An obese child faces a lifetime of increased risk of various diseases including diabetes, cardiovascular disease and cancer. Obesity can also be linked to underachievement in school, low self-esteem and psychological distress. It is important to remember that these children will become tomorrow's adults and if levels of obesity are not reduced will become a social and economic burden to society through rising costs of heath care and loss of working days.
Professor Jean–Michel Borys of the EEN EPODE project which is funded by the EU Health Programmes says, "It is important to start treating children now before the epidemic gets out of hand. Beginning at community level is the key to the fight against childhood obesity and paramount to the success of the European EPODE (“Ensemble Prévenons l’Obésité Des Enfants”) Network."
The project has highlighted a clear need to bridge the gap between awareness of the problem and practical implementation of necessary lifestyle changes. Over the past 10 years, several studies have provided evidence that the prevention of obesity in children is possible through local interventions aimed at modifying eating habits and increasing physical activity.
Obesity tends to be more prevalent in families from lower social economic groups with poor education levels.
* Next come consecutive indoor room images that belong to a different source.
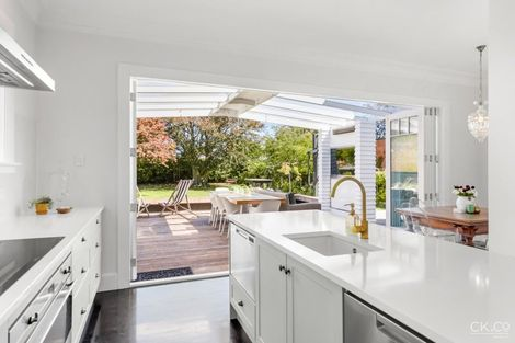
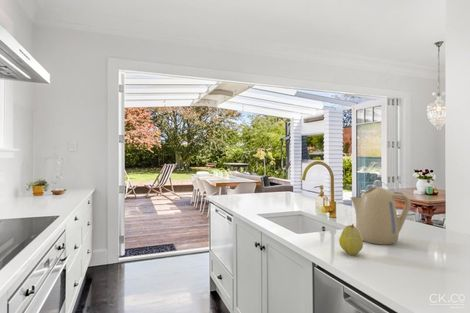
+ kettle [350,186,412,245]
+ fruit [338,223,364,256]
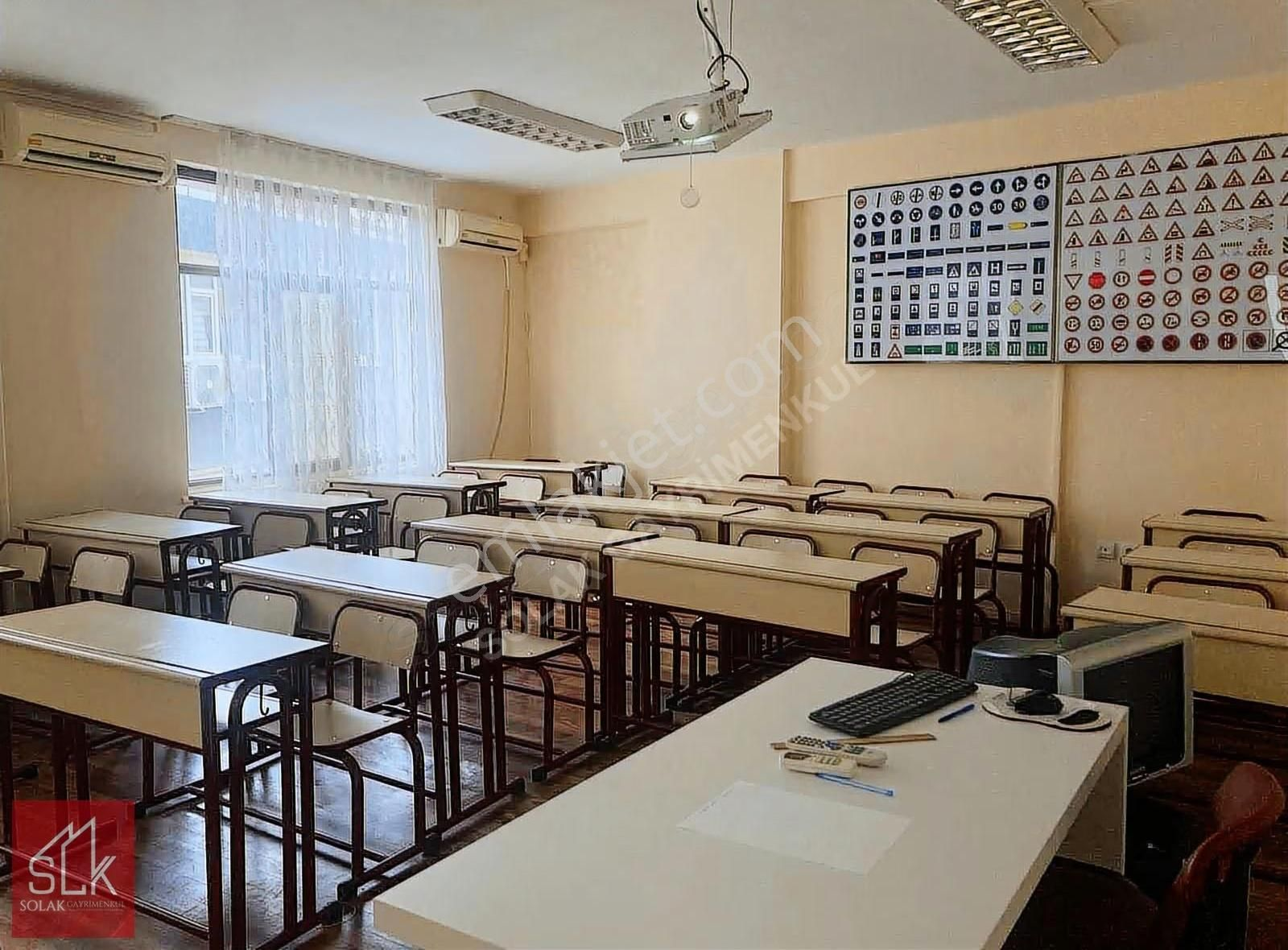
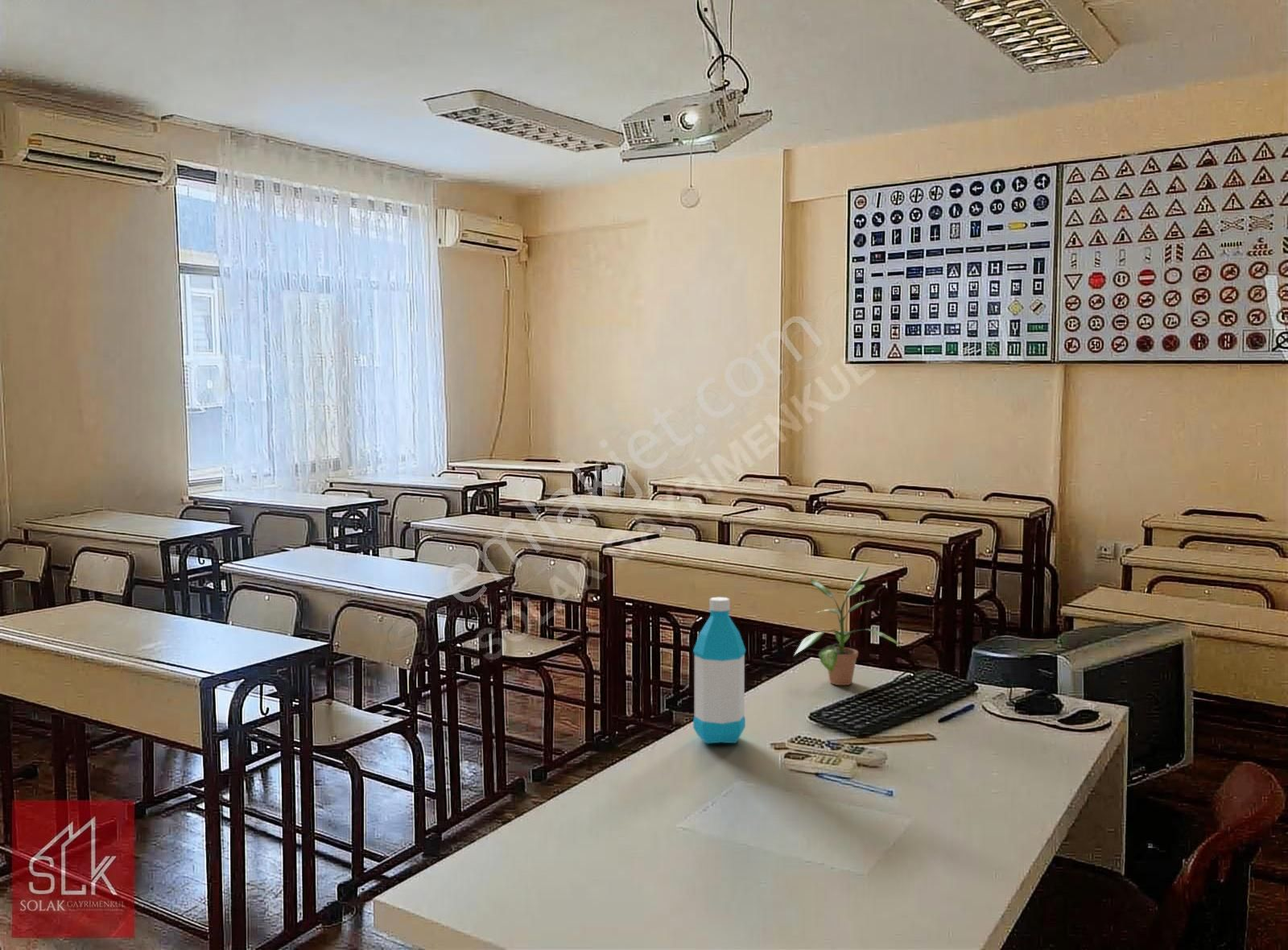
+ water bottle [692,597,746,745]
+ potted plant [793,564,901,686]
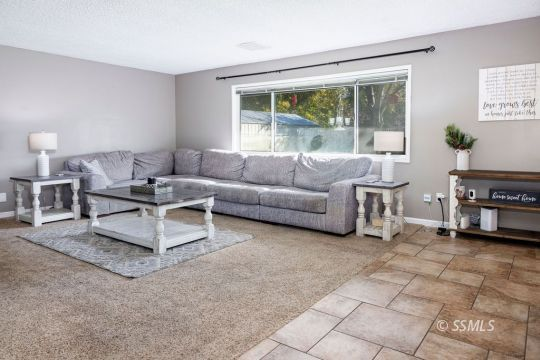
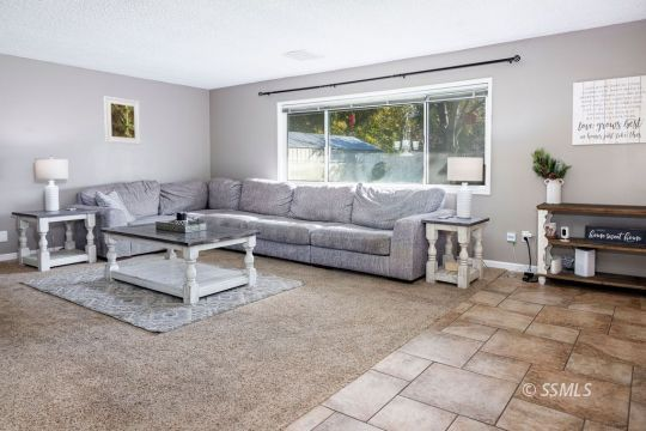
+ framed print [103,95,142,146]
This is why educating parents about, healthy eating and the benefits of a more active lifestyle is the first step. Secondly, involving schools, pre-schools, local sports and parents associations, catering structures, health professionals, elected representatives, and local public and private stakeholders has made this project work. From town planners creating greener, more open spaces to live and exercise to local shops selling healthier food choices.
The first EPODE pilot project met with great success in two cities in Northern France in 1996 where obesity levels were successfully reduced by 50%. The concept relied heavily on getting everybody in the community to join in the fight against obesity.
Based on the success of the pilot experience, the European EPODE Network has been designed to implement community-based projects. This has been sucessful in 226 towns and cities in France, 98 cities in Spain, 14 in Greece and 7 in Belgium. Recently the Netherlands and Romania joined the project with the implementation of national programmes named JOGG, and SETS.
The Epode project has shown that early interventions are effective in reversing the trends in obesity levels. By giving families the know how to make healthier lifestyle choices and by facilitating these choices through the involvement of the local community the European Epode Network (EEN) project is now leading these families on the path to a healthier more active low fat lifestyle and in doing so preventing the spread of the threat of obesity.